At least 64 people, including six children, died in Kentucky after a raft of tornadoes tore through six US states, with power still out for thousands and strangers welcoming survivors who lost everything into their homes.

While the toll from the deadly twisters was lower than initially feared, Kentucky Governor Andy Beshear said he expected it to increase as searchers continued to sift through a flattened landscape of twisted metal, downed trees and homes reduced to rubble.

“It may be weeks before we have counts on both deaths and levels of destruction,” Mr Beshear said.

The victims ranged in age from five months to 86 years old.

At least 105 people were still unaccounted for as of Tuesday morning (Australian time).

Mr Beshear said officials were working to confirm that eight people had perished when a candle factory in Mayfield, a town of about 10,000 in the south-western corner of Kentucky, was hit in the storm.

Out of the 110 workers on duty at the Mayfield Consumer Products LLC factory, 94 were believed to have made it out alive, according to the owners of the business, the governor said.

“We feared much, much worse,” Mr Beshear said.

“I pray that it is accurate.”

Aerial shots show the devastation left behind when homes were flattened.

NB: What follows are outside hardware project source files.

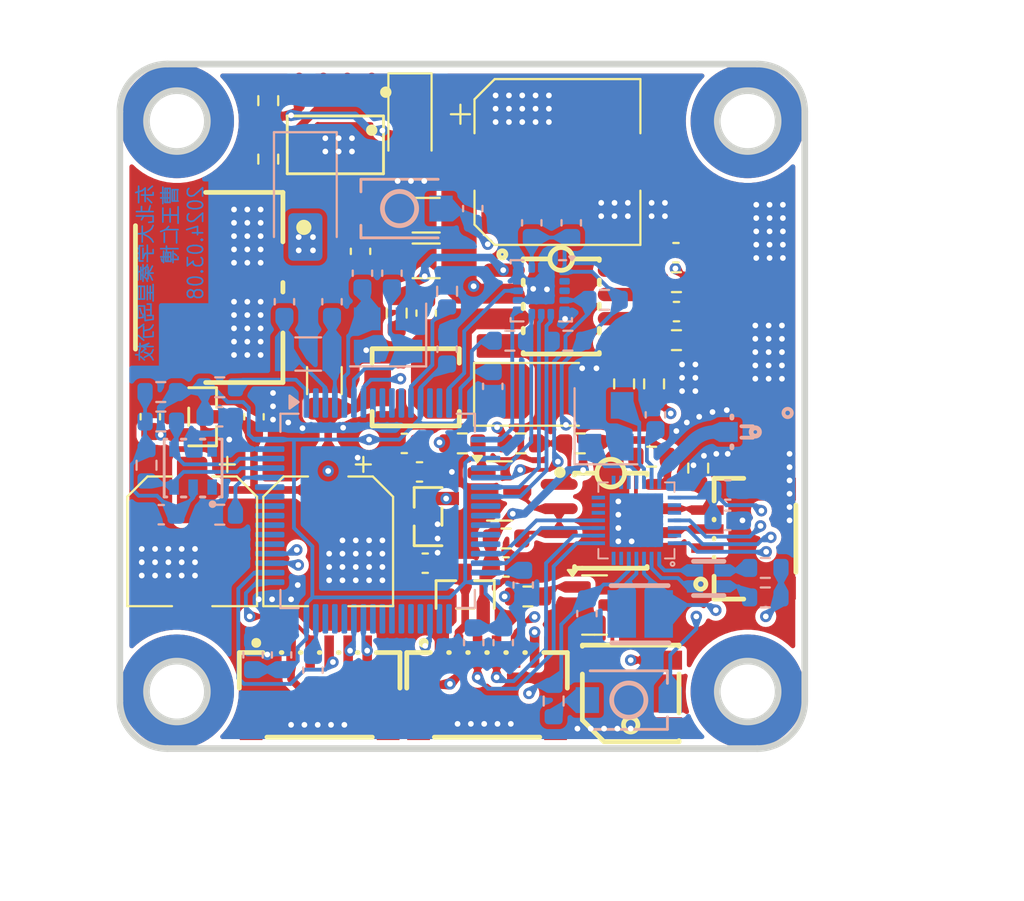
<source format=kicad_pcb>
(kicad_pcb
	(version 20240108)
	(generator "pcbnew")
	(generator_version "8.0")
	(general
		(thickness 1.6)
		(legacy_teardrops no)
	)
	(paper "A4")
	(layers
		(0 "F.Cu" signal)
		(1 "In1.Cu" signal)
		(2 "In2.Cu" signal)
		(31 "B.Cu" signal)
		(32 "B.Adhes" user "B.Adhesive")
		(33 "F.Adhes" user "F.Adhesive")
		(34 "B.Paste" user)
		(35 "F.Paste" user)
		(36 "B.SilkS" user "B.Silkscreen")
		(37 "F.SilkS" user "F.Silkscreen")
		(38 "B.Mask" user)
		(39 "F.Mask" user)
		(40 "Dwgs.User" user "User.Drawings")
		(41 "Cmts.User" user "User.Comments")
		(42 "Eco1.User" user "User.Eco1")
		(43 "Eco2.User" user "User.Eco2")
		(44 "Edge.Cuts" user)
		(45 "Margin" user)
		(46 "B.CrtYd" user "B.Courtyard")
		(47 "F.CrtYd" user "F.Courtyard")
		(48 "B.Fab" user)
		(49 "F.Fab" user)
		(50 "User.1" user)
		(51 "User.2" user)
		(52 "User.3" user)
		(53 "User.4" user)
		(54 "User.5" user)
		(55 "User.6" user)
		(56 "User.7" user)
		(57 "User.8" user)
		(58 "User.9" user)
	)
	(setup
		(stackup
			(layer "F.SilkS"
				(type "Top Silk Screen")
			)
			(layer "F.Paste"
				(type "Top Solder Paste")
			)
			(layer "F.Mask"
				(type "Top Solder Mask")
				(thickness 0.01)
			)
			(layer "F.Cu"
				(type "copper")
				(thickness 0.035)
			)
			(layer "dielectric 1"
				(type "prepreg")
				(thickness 0.1)
				(material "FR4")
				(epsilon_r 4.5)
				(loss_tangent 0.02)
			)
			(layer "In1.Cu"
				(type "copper")
				(thickness 0.035)
			)
			(layer "dielectric 2"
				(type "core")
				(thickness 1.24)
				(material "FR4")
				(epsilon_r 4.5)
				(loss_tangent 0.02)
			)
			(layer "In2.Cu"
				(type "copper")
				(thickness 0.035)
			)
			(layer "dielectric 3"
				(type "prepreg")
				(thickness 0.1)
				(material "FR4")
				(epsilon_r 4.5)
				(loss_tangent 0.02)
			)
			(layer "B.Cu"
				(type "copper")
				(thickness 0.035)
			)
			(layer "B.Mask"
				(type "Bottom Solder Mask")
				(thickness 0.01)
			)
			(layer "B.Paste"
				(type "Bottom Solder Paste")
			)
			(layer "B.SilkS"
				(type "Bottom Silk Screen")
			)
			(copper_finish "None")
			(dielectric_constraints no)
		)
		(pad_to_mask_clearance 0)
		(allow_soldermask_bridges_in_footprints no)
		(pcbplotparams
			(layerselection 0x00010fc_ffffffff)
			(plot_on_all_layers_selection 0x0000000_00000000)
			(disableapertmacros no)
			(usegerberextensions no)
			(usegerberattributes yes)
			(usegerberadvancedattributes yes)
			(creategerberjobfile yes)
			(dashed_line_dash_ratio 12.000000)
			(dashed_line_gap_ratio 3.000000)
			(svgprecision 4)
			(plotframeref no)
			(viasonmask no)
			(mode 1)
			(useauxorigin no)
			(hpglpennumber 1)
			(hpglpenspeed 20)
			(hpglpendiameter 15.000000)
			(pdf_front_fp_property_popups yes)
			(pdf_back_fp_property_popups yes)
			(dxfpolygonmode yes)
			(dxfimperialunits yes)
			(dxfusepcbnewfont yes)
			(psnegative no)
			(psa4output no)
			(plotreference yes)
			(plotvalue yes)
			(plotfptext yes)
			(plotinvisibletext no)
			(sketchpadsonfab no)
			(subtractmaskfromsilk no)
			(outputformat 1)
			(mirror no)
			(drillshape 1)
			(scaleselection 1)
			(outputdirectory "")
		)
	)
	(net 0 "")
	(net 1 "Net-(BUZZER1--)")
	(net 2 "unconnected-(BUZZER1-Pad3)")
	(net 3 "/5V0")
	(net 4 "/GND")
	(net 5 "Net-(C2-Pad2)")
	(net 6 "Net-(D2-K)")
	(net 7 "/VIN")
	(net 8 "/V_{PWR}")
	(net 9 "unconnected-(U2-PB6-Pad58)")
	(net 10 "Net-(C7-Pad2)")
	(net 11 "Net-(U1-COMP)")
	(net 12 "/OSC32I_STM32")
	(net 13 "/OSC32O_STM32")
	(net 14 "/OSCI_STM32")
	(net 15 "/OSCO_STM32")
	(net 16 "/NRST_STM32")
	(net 17 "/3V3_1")
	(net 18 "/3V3_2")
	(net 19 "/3V3_3")
	(net 20 "/VDD_AHT20")
	(net 21 "/VINTA_CH582")
	(net 22 "/VDCIA_CH582")
	(net 23 "/RS-485_A")
	(net 24 "/RS-485_B")
	(net 25 "/TXD_CH582")
	(net 26 "/SWCLK_CH582")
	(net 27 "/RXD_CH582")
	(net 28 "/SWDIO_CH582")
	(net 29 "/SWCLK_STM32")
	(net 30 "/RXD_STM32")
	(net 31 "/TXD_STM32")
	(net 32 "/SWDIO_STM32")
	(net 33 "Net-(D3-A)")
	(net 34 "unconnected-(U2-PB2-Pad28)")
	(net 35 "unconnected-(U9-PB11{slash}UD+{slash}TMR2_-Pad12)")
	(net 36 "unconnected-(U2-PB0-Pad26)")
	(net 37 "unconnected-(U9-PB10{slash}UD-{slash}TMR1_-Pad13)")
	(net 38 "/LED_WARN_CH582")
	(net 39 "Net-(D5-A-Pad3)")
	(net 40 "Net-(D5-A-Pad4)")
	(net 41 "/LED_EXEC_CH582")
	(net 42 "/VSW_CH582")
	(net 43 "Net-(Q2-B)")
	(net 44 "Net-(Q3-C)")
	(net 45 "Net-(Q3-B)")
	(net 46 "Net-(U1-BS)")
	(net 47 "Net-(U1-FB)")
	(net 48 "Net-(U1-EN)")
	(net 49 "/VBAT")
	(net 50 "/BOOT0_STM32")
	(net 51 "/VSSA")
	(net 52 "/BUZZER")
	(net 53 "/SCL_AHT20")
	(net 54 "/SDA_AHT20")
	(net 55 "/MOSI_LIS3DH")
	(net 56 "/SCK_LIS3DH")
	(net 57 "/CS_LIS3DH")
	(net 58 "Net-(U8-RO)")
	(net 59 "/RXD_3485")
	(net 60 "/TXD_3485")
	(net 61 "unconnected-(U9-PB7{slash}TXD0{slash}PWM9-Pad14)")
	(net 62 "Net-(R23-Pad1)")
	(net 63 "/ANT_CH582")
	(net 64 "unconnected-(U2-PB1-Pad27)")
	(net 65 "/KEY_PAIR_CH582")
	(net 66 "unconnected-(U2-PA13-Pad46)")
	(net 67 "unconnected-(U2-PC5-Pad25)")
	(net 68 "unconnected-(U2-PC2-Pad10)")
	(net 69 "/MISO_LIS3DH")
	(net 70 "unconnected-(U2-PC3-Pad11)")
	(net 71 "unconnected-(U2-PA8-Pad41)")
	(net 72 "unconnected-(U2-PB7-Pad59)")
	(net 73 "unconnected-(U2-PA11-Pad44)")
	(net 74 "unconnected-(U2-PC0-Pad8)")
	(net 75 "/INT1_LIS3DH")
	(net 76 "unconnected-(U2-PA1-Pad15)")
	(net 77 "unconnected-(U2-PC8-Pad39)")
	(net 78 "unconnected-(U2-PB3-Pad55)")
	(net 79 "unconnected-(U2-PB5-Pad57)")
	(net 80 "unconnected-(U2-PB13-Pad34)")
	(net 81 "unconnected-(U2-PC1-Pad9)")
	(net 82 "unconnected-(U2-PA12-Pad45)")
	(net 83 "unconnected-(U2-PC7-Pad38)")
	(net 84 "/INT2_LIS3DH")
	(net 85 "unconnected-(U2-PD2-Pad54)")
	(net 86 "unconnected-(U2-PC6-Pad37)")
	(net 87 "unconnected-(U2-PC13-Pad2)")
	(net 88 "unconnected-(U2-PC4-Pad24)")
	(net 89 "unconnected-(U2-PB15-Pad36)")
	(net 90 "unconnected-(U2-PC12-Pad53)")
	(net 91 "unconnected-(U2-PC9-Pad40)")
	(net 92 "unconnected-(U2-PB4-Pad56)")
	(net 93 "unconnected-(U2-PB12-Pad33)")
	(net 94 "/SDA_CH582")
	(net 95 "unconnected-(U2-PA0-Pad14)")
	(net 96 "/SCL_CH582")
	(net 97 "unconnected-(U6-NC-Pad6)")
	(net 98 "unconnected-(U6-NC-Pad1)")
	(net 99 "unconnected-(U7-NC-Pad3)")
	(net 100 "unconnected-(U7-NC-Pad2)")
	(net 101 "unconnected-(U9-PA9{slash}TMR0{slash}TXD1{slash}AIN13-Pad7)")
	(net 102 "unconnected-(U9-PA13{slash}SCK0{slash}PWM5{slash}AIN3-Pad27)")
	(net 103 "unconnected-(U9-PA4{slash}RXD3{slash}AIN0-Pad23)")
	(net 104 "unconnected-(U9-PB23{slash}RST{slash}TMR0_{slash}TXD2_{slash}PWM11-Pad16)")
	(net 105 "unconnected-(U9-PB22{slash}TMR3{slash}RXD2-Pad17)")
	(net 106 "/OSCI_CH582")
	(net 107 "unconnected-(U9-PB4{slash}RXD0{slash}PWM7-Pad15)")
	(net 108 "unconnected-(U9-PA8{slash}RXD1{slash}AIN12-Pad6)")
	(net 109 "/OSCO_CH582")
	(net 110 "unconnected-(U9-PA5{slash}TXD3{slash}AIN1-Pad24)")
	(net 111 "Net-(U1-SS)")
	(net 112 "unconnected-(CN1-Pad2)")
	(net 113 "/VCAP_1")
	(net 114 "/VCAP_2")
	(footprint "Resistor_SMD:R_0603_1608Metric" (layer "F.Cu") (at 142.5 83.55))
	(footprint "Resistor_SMD:R_0603_1608Metric" (layer "F.Cu") (at 145.25 75.5))
	(footprint "Capacitor_SMD:C_0603_1608Metric" (layer "F.Cu") (at 136.8 77))
	(footprint "Capacitor_SMD:C_0603_1608Metric" (layer "F.Cu") (at 141.35 82))
	(footprint "Resistor_SMD:R_0603_1608Metric" (layer "F.Cu") (at 149 76.2))
	(footprint "Capacitor_SMD:C_0603_1608Metric" (layer "F.Cu") (at 136 75.5 180))
	(footprint "Resistor_SMD:R_0603_1608Metric" (layer "F.Cu") (at 149.13 72.36999 -90))
	(footprint "Capacitor_SMD:CP_Elec_6.3x7.7" (layer "F.Cu") (at 132 80.65 -90))
	(footprint "easyeda2kicad:SOIC-8_L4.9-W3.9-P1.27-LS6.0-BL-EP3.4" (layer "F.Cu") (at 144.25 68.29999 -90))
	(footprint "easyeda2kicad:CONN-SMD_2P-P2.54_MEGASTAR_ZX-XH2.54-2PWT" (layer "F.Cu") (at 127.07 67.3 -90))
	(footprint "Capacitor_SMD:C_1206_3216Metric" (layer "F.Cu") (at 131.8 72.2 -90))
	(footprint "Resistor_SMD:R_0603_1608Metric" (layer "F.Cu") (at 142.125 75.5))
	(footprint "Resistor_SMD:R_0603_1608Metric" (layer "F.Cu") (at 150.305 70.06999))
	(footprint "Capacitor_SMD:C_0603_1608Metric" (layer "F.Cu") (at 150.28 65.46999))
	(footprint "Capacitor_SMD:CP_Elec_8x10.5" (layer "F.Cu") (at 144.05 60.7))
	(footprint "Resistor_SMD:R_0603_1608Metric" (layer "F.Cu") (at 128.85 57.475 90))
	(footprint "easyeda2kicad:CONN-SMD_6P-P1.00_XUNPU_WAFER-SH1.0-6PWB" (layer "F.Cu") (at 131.55 88.15))
	(footprint "easyeda2kicad:CONN-SMD_6P-P1.00_XUNPU_WAFER-SH1.0-6PWB" (layer "F.Cu") (at 140.35 88.15))
	(footprint "Diode_SMD:D_1206_3216Metric_Pad1.42x1.75mm_HandSolder" (layer "F.Cu") (at 136.3 58.5 -90))
	(footprint "Capacitor_SMD:C_0603_1608Metric" (layer "F.Cu") (at 122.65 74.1 90))
	(footprint "easyeda2kicad:CONN-SMD_4P-P1.00_WAFER-SH1.0-4PWB" (layer "F.Cu") (at 153.6325 80.5075 90))
	(footprint "Resistor_SMD:R_0603_1608Metric" (layer "F.Cu") (at 135.6 68.65 90))
	(footprint "Resistor_SMD:R_0603_1608Metric" (layer "F.Cu") (at 150.305 67.01999))
	(footprint "Capacitor_SMD:C_1206_3216Metric" (layer "F.Cu") (at 137.15 63.5))
	(footprint "Capacitor_SMD:C_1206_3216Metric" (layer "F.Cu") (at 137.15 65.9))
	(footprint "easyeda2kicad:SOIC-8_L4.9-W3.9-P1.27-LS6.0-BL" (layer "F.Cu") (at 132.3775 59.8 180))
	(footprint "easyeda2kicad:IND-SMD_L4.5-W4.1_TMPC0412HP" (layer "F.Cu") (at 136.6 72.55))
	(footprint "Capacitor_SMD:C_0603_1608Metric" (layer "F.Cu") (at 150.305 68.56999))
	(footprint "Capacitor_SMD:C_0603_1608Metric" (layer "F.Cu") (at 137.1 81.8))
	(footprint "Capacitor_SMD:CP_Elec_6.3x7.7" (layer "F.Cu") (at 124.85 80.65 -90))
	(footprint "Capacitor_SMD:C_0603_1608Metric" (layer "F.Cu") (at 133.7 65.4 -90))
	(footprint "easyeda2kicad:SOT-23-3_L2.9-W1.3-P1.90-LS2.4-BR" (layer "F.Cu") (at 139.2 83.45 -90))
	(footprint "Package_TO_SOT_SMD:SOT-23" (layer "F.Cu") (at 146 84))
	(footprint "easyeda2kicad:BUZ-SMD_3P-L5.0-W5.0-BL" (layer "F.Cu") (at 147.9 88.65 180))
	(footprint "Resistor_SMD:R_0603_1608Metric" (layer "F.Cu") (at 128.85 60.55 -90))
	(footprint "Package_TO_SOT_SMD:SOT-23"
		(layer "F
... [1149664 chars truncated]
</source>
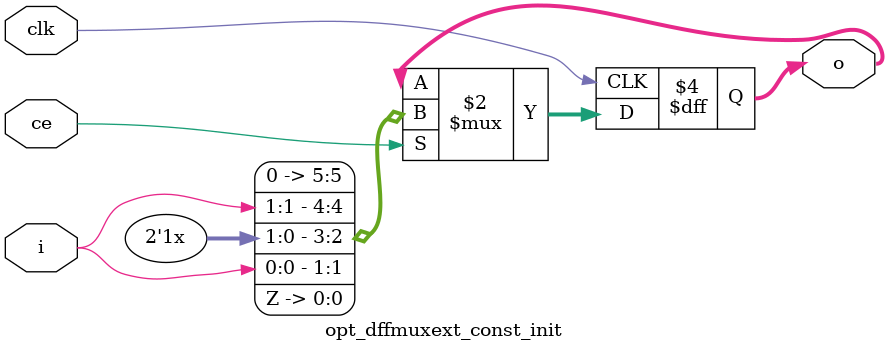
<source format=v>
module opt_dffmuxext_const_init(input clk, ce, input [1:0] i, (* init=6'b0x00x1 *) output reg [5:0] o);
    always @(posedge clk) if (ce) o <= {1'b0, i[1], 2'b1x, i[0], 1'bz};
endmodule

</source>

Photo: Getty

In the hard-hit small town, the tornado destroyed not only the candle factory but also the police and fire stations.

Homes were flattened or missing roofs, giant trees uprooted and street signs mangled.

Kentucky’s emergency management director Michael Dossett, also at the briefing, said 28,000 homes and businesses remained without power.

More than 300 National Guard personnel and scores of state workers were distributing supplies and working to clear roads so that mountains of debris can be removed in the aftermath of the disaster, the governor said.

He said authorities were co-ordinating an “unprecedented amount of goods and volunteers,” and US President Joe Biden was expected to visit the state.

Mr Beshear, at times chocking up, said the search, rescue and recovery process following the destruction had been an emotional roller-coaster for all those involved, including him.

“You go from grief to shock to being resolute for a span of 10 minutes and then you go back,” he said.

Mr Biden had earlier declared a major federal disaster in Kentucky, paving the way for additional federal aid.

While Kentucky was hardest hit, six workers were killed at an Amazon warehouse in Illinois after the plant buckled under the force of the tornado. They included a cargo driver who died in the bathroom, where many workers told Reuters they had been directed to shelter.

A nursing home was struck in Arkansas, causing one of that state’s two deaths.

Four were reported dead in Tennessee and two in Missouri.